THE RECORDS:

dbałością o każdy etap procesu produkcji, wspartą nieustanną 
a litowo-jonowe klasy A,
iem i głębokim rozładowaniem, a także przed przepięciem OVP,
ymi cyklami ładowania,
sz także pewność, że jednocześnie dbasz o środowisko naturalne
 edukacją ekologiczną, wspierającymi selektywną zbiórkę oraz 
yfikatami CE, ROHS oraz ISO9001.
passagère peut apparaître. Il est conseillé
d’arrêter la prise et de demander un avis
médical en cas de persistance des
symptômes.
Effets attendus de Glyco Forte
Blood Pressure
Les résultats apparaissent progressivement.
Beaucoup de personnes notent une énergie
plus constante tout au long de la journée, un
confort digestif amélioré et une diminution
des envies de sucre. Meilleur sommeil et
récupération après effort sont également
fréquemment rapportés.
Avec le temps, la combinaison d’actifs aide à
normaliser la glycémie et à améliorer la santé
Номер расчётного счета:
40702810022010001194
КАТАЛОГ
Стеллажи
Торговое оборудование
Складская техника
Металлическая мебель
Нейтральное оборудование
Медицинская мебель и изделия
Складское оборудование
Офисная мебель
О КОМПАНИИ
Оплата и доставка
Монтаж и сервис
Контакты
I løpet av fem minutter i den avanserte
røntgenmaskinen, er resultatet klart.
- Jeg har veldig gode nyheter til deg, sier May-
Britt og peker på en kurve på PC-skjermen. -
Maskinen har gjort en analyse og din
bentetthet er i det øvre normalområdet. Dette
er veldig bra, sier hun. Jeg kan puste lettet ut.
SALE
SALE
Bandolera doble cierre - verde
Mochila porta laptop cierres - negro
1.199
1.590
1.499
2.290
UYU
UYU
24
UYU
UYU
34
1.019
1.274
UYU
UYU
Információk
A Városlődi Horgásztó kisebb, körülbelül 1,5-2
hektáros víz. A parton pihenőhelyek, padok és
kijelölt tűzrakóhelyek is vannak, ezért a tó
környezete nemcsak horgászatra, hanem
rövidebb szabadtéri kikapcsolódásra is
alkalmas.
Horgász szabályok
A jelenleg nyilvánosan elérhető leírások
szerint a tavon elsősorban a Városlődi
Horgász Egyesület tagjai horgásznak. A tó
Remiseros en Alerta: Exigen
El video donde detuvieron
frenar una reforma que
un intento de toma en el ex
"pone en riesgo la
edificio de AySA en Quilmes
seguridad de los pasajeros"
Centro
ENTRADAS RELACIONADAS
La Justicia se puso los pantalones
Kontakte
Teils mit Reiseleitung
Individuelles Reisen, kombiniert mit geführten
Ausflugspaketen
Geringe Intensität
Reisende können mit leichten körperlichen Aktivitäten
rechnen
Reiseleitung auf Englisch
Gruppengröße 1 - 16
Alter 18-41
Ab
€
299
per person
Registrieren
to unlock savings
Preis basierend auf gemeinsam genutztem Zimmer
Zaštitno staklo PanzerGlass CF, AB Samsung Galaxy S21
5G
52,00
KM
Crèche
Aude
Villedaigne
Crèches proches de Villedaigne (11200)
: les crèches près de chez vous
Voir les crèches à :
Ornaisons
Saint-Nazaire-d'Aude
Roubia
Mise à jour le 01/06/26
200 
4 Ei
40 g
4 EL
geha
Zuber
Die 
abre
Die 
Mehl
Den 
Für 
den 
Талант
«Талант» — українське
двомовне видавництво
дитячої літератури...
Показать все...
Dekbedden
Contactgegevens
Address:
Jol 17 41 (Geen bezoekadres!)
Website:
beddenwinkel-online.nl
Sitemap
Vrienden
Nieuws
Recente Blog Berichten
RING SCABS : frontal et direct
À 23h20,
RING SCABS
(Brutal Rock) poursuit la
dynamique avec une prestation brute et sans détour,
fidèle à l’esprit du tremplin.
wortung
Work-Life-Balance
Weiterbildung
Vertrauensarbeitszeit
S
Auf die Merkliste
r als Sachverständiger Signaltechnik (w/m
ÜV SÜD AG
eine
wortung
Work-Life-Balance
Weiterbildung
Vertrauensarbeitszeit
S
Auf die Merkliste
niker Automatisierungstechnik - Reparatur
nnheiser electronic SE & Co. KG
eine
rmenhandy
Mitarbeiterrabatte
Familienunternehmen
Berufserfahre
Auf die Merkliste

PROBLEM TO WORK ON:
Reproduce all of the lines above verbatim.

EXPECTED ANSWER:
dbałością o każdy etap procesu produkcji, wspartą nieustanną 
a litowo-jonowe klasy A,
iem i głębokim rozładowaniem, a także przed przepięciem OVP,
ymi cyklami ładowania,
sz także pewność, że jednocześnie dbasz o środowisko naturalne
 edukacją ekologiczną, wspierającymi selektywną zbiórkę oraz 
yfikatami CE, ROHS oraz ISO9001.
passagère peut apparaître. Il est conseillé
d’arrêter la prise et de demander un avis
médical en cas de persistance des
symptômes.
Effets attendus de Glyco Forte
Blood Pressure
Les résultats apparaissent progressivement.
Beaucoup de personnes notent une énergie
plus constante tout au long de la journée, un
confort digestif amélioré et une diminution
des envies de sucre. Meilleur sommeil et
récupération après effort sont également
fréquemment rapportés.
Avec le temps, la combinaison d’actifs aide à
normaliser la glycémie et à améliorer la santé
Номер расчётного счета:
40702810022010001194
КАТАЛОГ
Стеллажи
Торговое оборудование
Складская техника
Металлическая мебель
Нейтральное оборудование
Медицинская мебель и изделия
Складское оборудование
Офисная мебель
О КОМПАНИИ
Оплата и доставка
Монтаж и сервис
Контакты
I løpet av fem minutter i den avanserte
røntgenmaskinen, er resultatet klart.
- Jeg har veldig gode nyheter til deg, sier May-
Britt og peker på en kurve på PC-skjermen. -
Maskinen har gjort en analyse og din
bentetthet er i det øvre normalområdet. Dette
er veldig bra, sier hun. Jeg kan puste lettet ut.
SALE
SALE
Bandolera doble cierre - verde
Mochila porta laptop cierres - negro
1.199
1.590
1.499
2.290
UYU
UYU
24
UYU
UYU
34
1.019
1.274
UYU
UYU
Információk
A Városlődi Horgásztó kisebb, körülbelül 1,5-2
hektáros víz. A parton pihenőhelyek, padok és
kijelölt tűzrakóhelyek is vannak, ezért a tó
környezete nemcsak horgászatra, hanem
rövidebb szabadtéri kikapcsolódásra is
alkalmas.
Horgász szabályok
A jelenleg nyilvánosan elérhető leírások
szerint a tavon elsősorban a Városlődi
Horgász Egyesület tagjai horgásznak. A tó
Remiseros en Alerta: Exigen
El video donde detuvieron
frenar una reforma que
un intento de toma en el ex
"pone en riesgo la
edificio de AySA en Quilmes
seguridad de los pasajeros"
Centro
ENTRADAS RELACIONADAS
La Justicia se puso los pantalones
Kontakte
Teils mit Reiseleitung
Individuelles Reisen, kombiniert mit geführten
Ausflugspaketen
Geringe Intensität
Reisende können mit leichten körperlichen Aktivitäten
rechnen
Reiseleitung auf Englisch
Gruppengröße 1 - 16
Alter 18-41
Ab
€
299
per person
Registrieren
to unlock savings
Preis basierend auf gemeinsam genutztem Zimmer
Zaštitno staklo PanzerGlass CF, AB Samsung Galaxy S21
5G
52,00
KM
Crèche
Aude
Villedaigne
Crèches proches de Villedaigne (11200)
: les crèches près de chez vous
Voir les crèches à :
Ornaisons
Saint-Nazaire-d'Aude
Roubia
Mise à jour le 01/06/26
200 
4 Ei
40 g
4 EL
geha
Zuber
Die 
abre
Die 
Mehl
Den 
Für 
den 
Талант
«Талант» — українське
двомовне видавництво
дитячої літератури...
Показать все...
Dekbedden
Contactgegevens
Address:
Jol 17 41 (Geen bezoekadres!)
Website:
beddenwinkel-online.nl
Sitemap
Vrienden
Nieuws
Recente Blog Berichten
RING SCABS : frontal et direct
À 23h20,
RING SCABS
(Brutal Rock) poursuit la
dynamique avec une prestation brute et sans détour,
fidèle à l’esprit du tremplin.
wortung
Work-Life-Balance
Weiterbildung
Vertrauensarbeitszeit
S
Auf die Merkliste
r als Sachverständiger Signaltechnik (w/m
ÜV SÜD AG
eine
wortung
Work-Life-Balance
Weiterbildung
Vertrauensarbeitszeit
S
Auf die Merkliste
niker Automatisierungstechnik - Reparatur
nnheiser electronic SE & Co. KG
eine
rmenhandy
Mitarbeiterrabatte
Familienunternehmen
Berufserfahre
Auf die Merkliste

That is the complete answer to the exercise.